For those of you who would like to try the recipe, I've listed it below with my changes in parenthesis. I did not use nuts, although I had some almonds. I didn't feel like toasting them. I can see where almonds would add a wonderful element to this dish. I'll have leftovers. I think I'll toast some almonds to sprinkle on the leftovers when I have them.
Barley and Bow Tie Pilaf with Figs, Lemon, and Thyme
2 T. olive oil, divided
1 c. chopped yellow onion
1/2 c. pearl barley
1¼ to 1½ c. broth (I used at least 2 c., maybe more of veggie broth)
8 oz. bow tie pasta (I used mini penne pasta)
1 c. figs, stemmed and halved or quartered
½ c. chopped, toasted almonds, walnuts, or pecans (optional)
3 T. chopped fresh thyme leaves or 1 t. dried thyme leaves (I used ½ t. ground thyme)
1½ t. finely grated lemon zest (I used frozen)
salt, to taste (optional ... I didn't use any salt)

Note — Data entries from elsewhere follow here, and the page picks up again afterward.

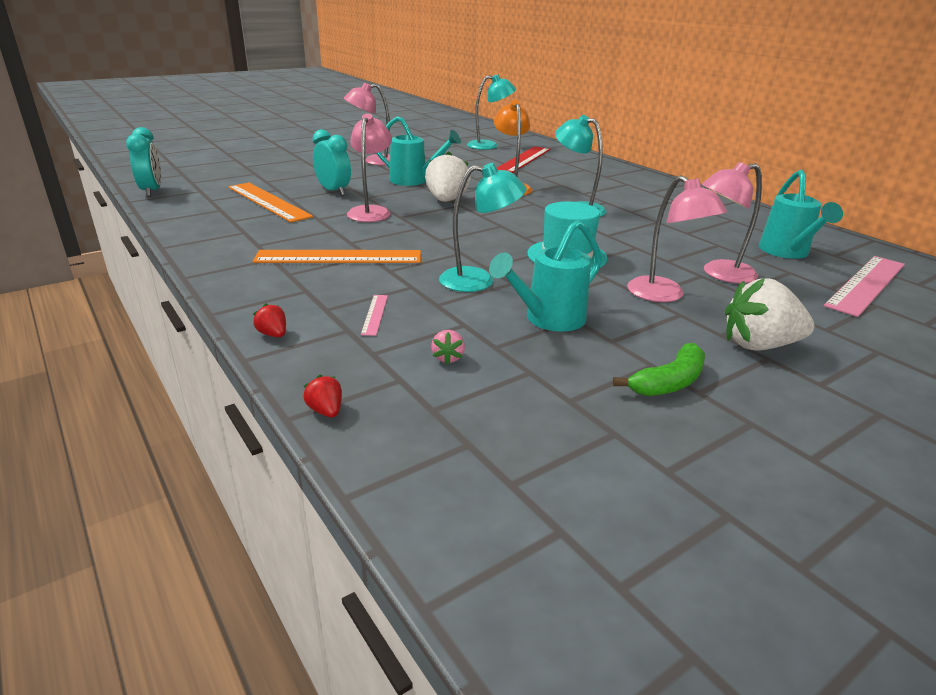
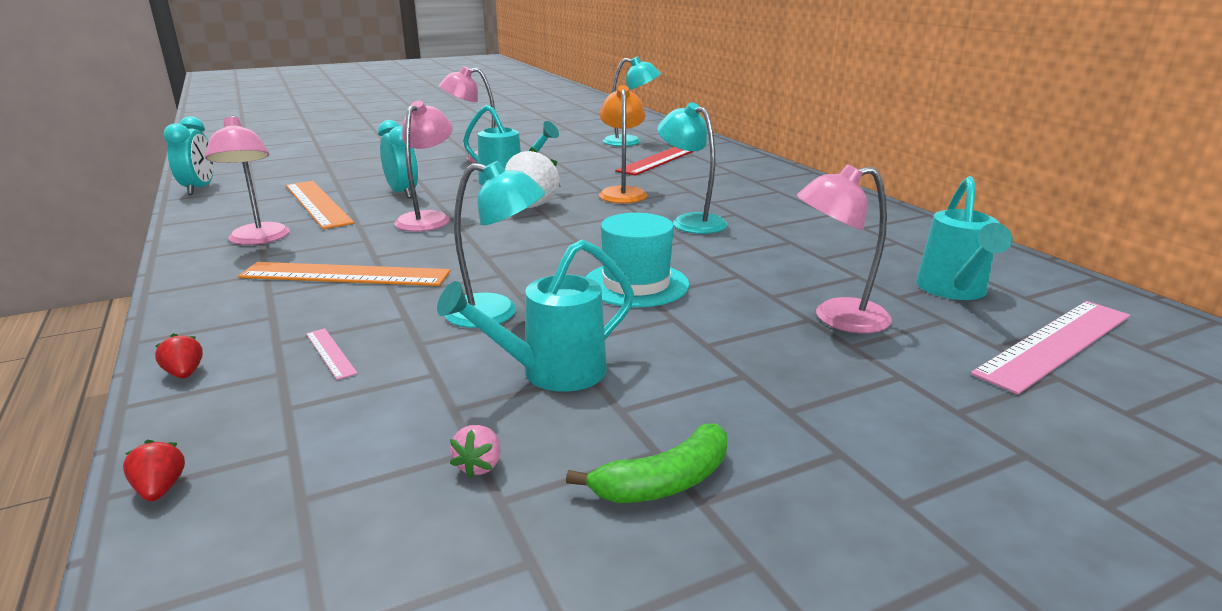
camera: 10 degrees right, 5 degrees down
pink ruler [361,295,388,336] -> pink ruler turned 45 degrees counterclockwise [306,328,358,380]
pink strawberry [431,330,465,365] -> pink strawberry moved to [450,425,501,478]
pink lamp [627,175,727,302] -> pink lamp moved to [205,115,290,245]
white strawberry [725,278,814,350] -> none

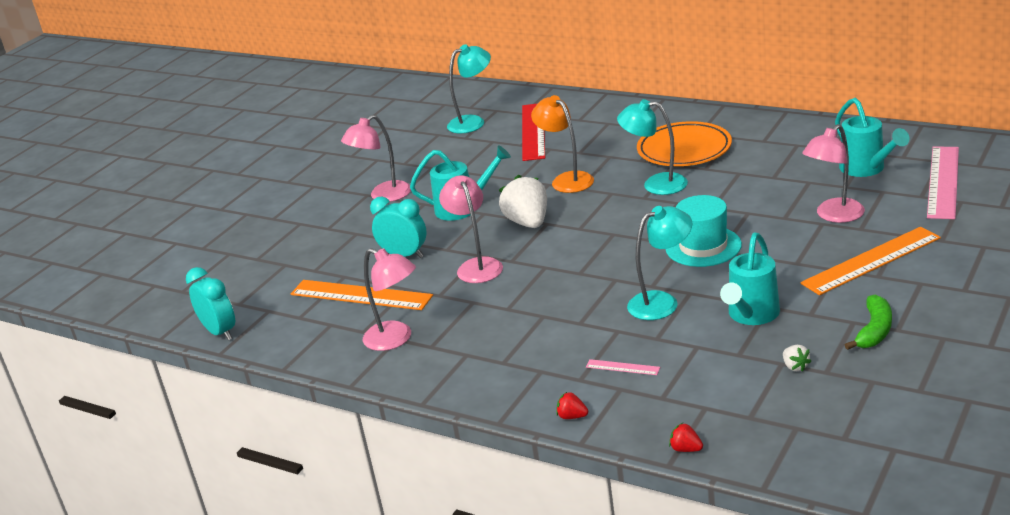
camera: 30 degrees left, 5 degrees up
orange ruler [238,262,451,286] -> orange ruler moved to [800,227,941,295]
pink strawberry [450,425,501,478] -> white strawberry [783,345,812,372]
none -> orange plate [637,121,732,166]

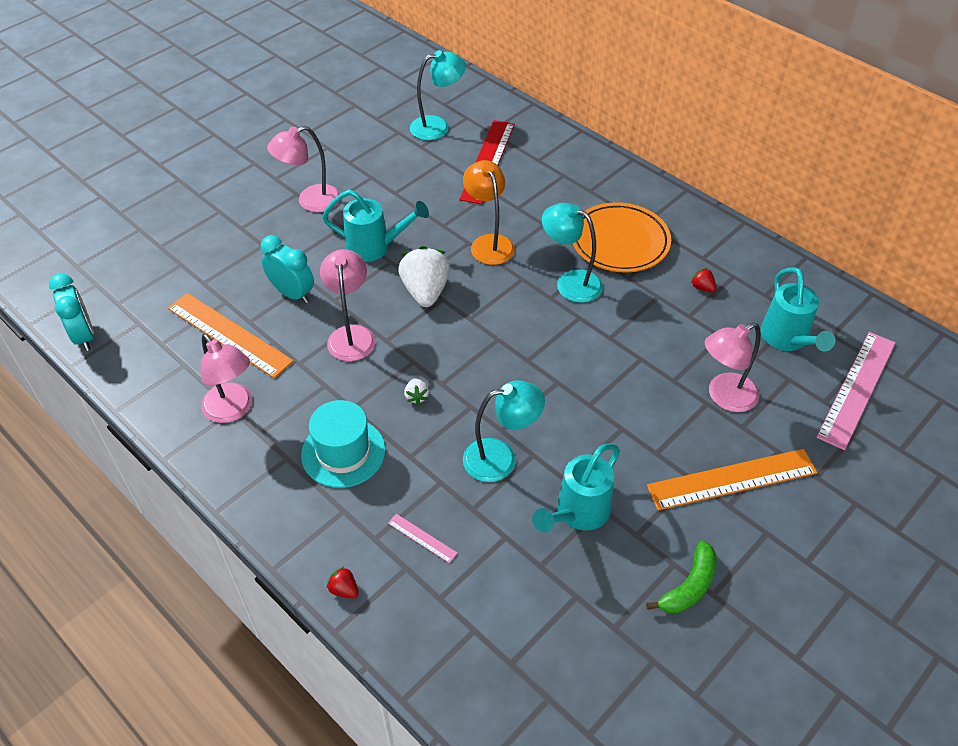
camera: 10 degrees right, 20 degrees up
turquoise hat [666,195,742,267] -> turquoise hat moved to [301,400,386,488]
red strawberry [669,423,703,452] -> red strawberry moved to [691,268,716,292]
white strawberry [783,345,812,372] -> white strawberry moved to [404,378,429,405]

Heat half of the olive oil and saute onion until golden; add barley and saute 2 more minutes. Add broth (I added 1½ cups to start); cover and simmer for 35 minutes. Add figs and cook for an additional 5 minutes adding more broth if necessary.
While barley is simmering, cook pasta. Drain, put in a bowl, toss with rest of olive oil. Stir in barley, and spices. Serve warm. Variations include adding ½ c. browned TVP or tofu chunks.
It's a nice alternative to regular pasta. Although I won't have this as one of my regular dishes, I think it's good for an annual fig, barley, and pasta pilaf.